Когда кого-то убиваешь, что-то от убитого человека переходит к тебе — последний вздох, жест. Я называю это «проклятием жертвы». Это «нечто» цепляется к тебе, проникает под кожу, в сердце и живет внутри тебя. Люди, которые видят меня на улице, об этом не знают, тем не менее я ношу в себе и на себе нечто от всех тех людей, которых убил. Я ношу их на шее, словно невидимые ожерелья, чувствую их тяжелые прикосновения к моей плоти. Хоть это и неприятно, я привык жить с этим грузом и даже воспринимаю его как часть своей работы. С тех времен, когда Каин убил Авеля, в каждом убийце дышит убитый им человек. Для меня не новость. Я даже не огорчаюсь из-за этого. Больше не огорчаюсь. Но тогда почему я никак не могу прийти в себя после последнего убийства?

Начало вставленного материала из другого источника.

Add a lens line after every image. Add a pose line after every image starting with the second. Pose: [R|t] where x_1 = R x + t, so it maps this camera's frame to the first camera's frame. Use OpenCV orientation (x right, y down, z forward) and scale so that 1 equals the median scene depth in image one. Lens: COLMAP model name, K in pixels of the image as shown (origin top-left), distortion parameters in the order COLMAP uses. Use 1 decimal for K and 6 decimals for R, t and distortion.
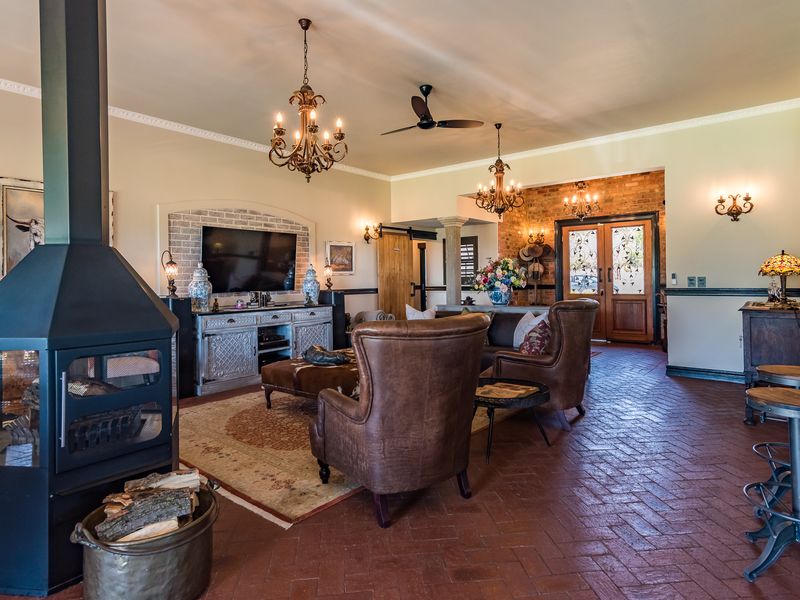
lens RADIAL K [[455.0, 0, 405.4], [0, 455.0, 275.3], [0, 0, 1]] dist [0.013744, -0.000365]
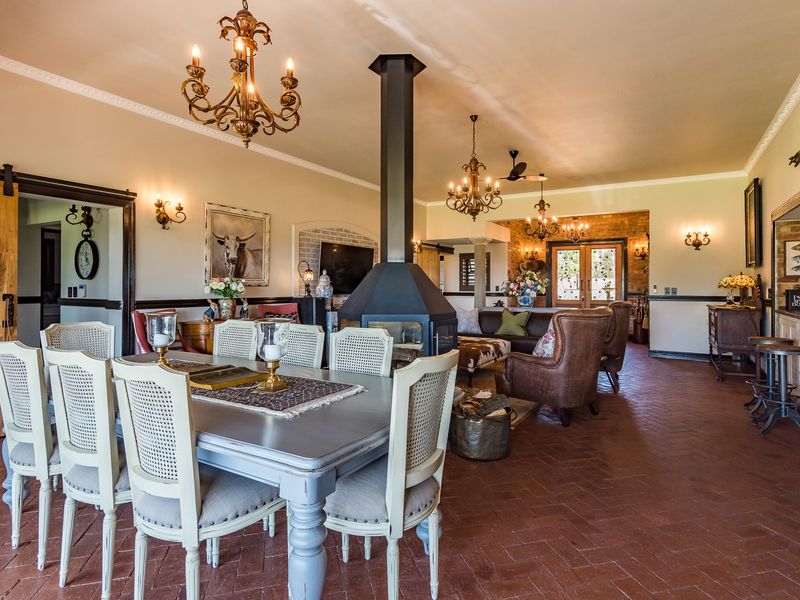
lens RADIAL K [[455.0, 0, 387.8], [0, 455.0, 282.3], [0, 0, 1]] dist [0.013744, -0.000365]
pose [[0.989540, 0.017649, 0.143176, -0.439763], [-0.017616, 0.999844, -0.001499, 0.003948], [-0.143180, -0.001039, 0.989696, -0.287943]]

В тот раз все было иначе, с самого начала все шло неправильно. Например, как я получил работу? Или, сказать иначе, как работа нашла меня? В начале весны 1248 года я работал на хозяйку борделя в Конье, мужебабу, известную своими вспышками ярости. В мои обязанности входило держать шлюх в повиновении и усмирять посетителей, которые не желали вести себя как подобает.

Тот день я помню так, словно он был вчера. У меня был приказ отыскать шлюху, которая сбежала из борделя, желая найти Бога. Такие красотки не раз разбивали мне сердце, так что я был зол и, поймав ее, собирался так изуродовать ей лицо, чтобы больше ни один мужчина на нее даже не взглянул. Глупая женщина уже почти была у меня в руках, когда на моем пороге вдруг появилось загадочное письмо. Выучиться грамоте мне не довелось, поэтому я отнес письмо в медресе и заплатил студенту, чтобы он прочитал его.

Письмо оказалось анонимным, подписанное: «Несколько истинно верующих».

«Из надежного источника нам известно, откуда ты прибыл и чем занимался прежде, — было сказано в письме. — Ты — бывший член Ордена убийц[7]! Нам также известно, что после смерти Хасана Ибн Саббаха и заключения в тюрьму ваших вождей орден перестал быть прежним. Ты явился в Конью, чтобы избежать наказания, и с тех пор тебе приходится скрываться».

Из письма я узнал, что мои услуги требуются срочно и по очень важному делу. Меня заверяли также, что моя работа будет хорошо оплачена и, если предложение мне интересно, я должен, когда стемнеет, прийти в известную в городе таверну. Там мне надо было сесть за ближайший к окну стол, спиной к двери, и опустить голову так, чтобы видеть только пол. Вскоре ко мне подсядет некий человек или несколько человек, которые окончательно договорятся со мной о сделке. От них я получу всю нужную мне информацию. Ни при их приближении, ни по уходе, ни во время разговора я не должен поднимать голову и смотреть на лица этих людей.

Странное письмо. Впрочем, к тому времени я уже привык к причудам заказчиков. За многие годы разные люди нанимали меня, и большинство желало держать свои имена в тайне. По опыту я знал, что чем тщательнее заказчик скрывает свое имя, тем ближе он к жертве. Однако меня это не касалось. Моя задача — убивать. И не мое дело задавать вопросы. С тех пор как я покинул Аламут[8], я сам выбрал для себя такую жизнь.

В любом случае, я редко задаю вопросы. Зачем? Почти у каждого есть хотя бы один недруг, от которого он хочет избавиться. То, что люди этого не делают сами, вовсе не означает, что они не могут убить. На самом деле на это способны все без исключения. Просто люди не понимают этого, пока что-то не случается. Они думают, будто не способны убивать. Но дело всего лишь в стечении обстоятельств. Иногда достаточно одного жеста, чтобы человек вспылил. Непреднамеренная вспышка, ссора, случайное появление не в том месте и не в то время — и это кончается бедой, хотя обычно этих убийц все считают людьми добрыми и дружелюбными. Каждый может убить. Но далеко не каждый может хладнокровно убить незнакомца. И тут требуюсь я.

Я делаю за других грязную работу. Даже Богу понадобился некто вроде меня в Его мировом устройстве, и Он назначил Азраила, архангела смерти, класть предел человеческой жизни. Люди боятся, проклинают и ненавидят его. Несправедливо по отношению к архангелу. Впрочем, этот мир вообще не очень-то справедлив.

Вечером я отправился в таверну. Стол около окна оказался занятым человеком со шрамом на лице, который крепко спал. Сначала я подумал, что надо разбудить его и отправить спать в другое место, но с пьяницами ведь никогда не знаешь, как они себя поведут, а мне ни к чему было привлекать к себе внимание. Итак, я сел за другой стол чуть дальше от окна.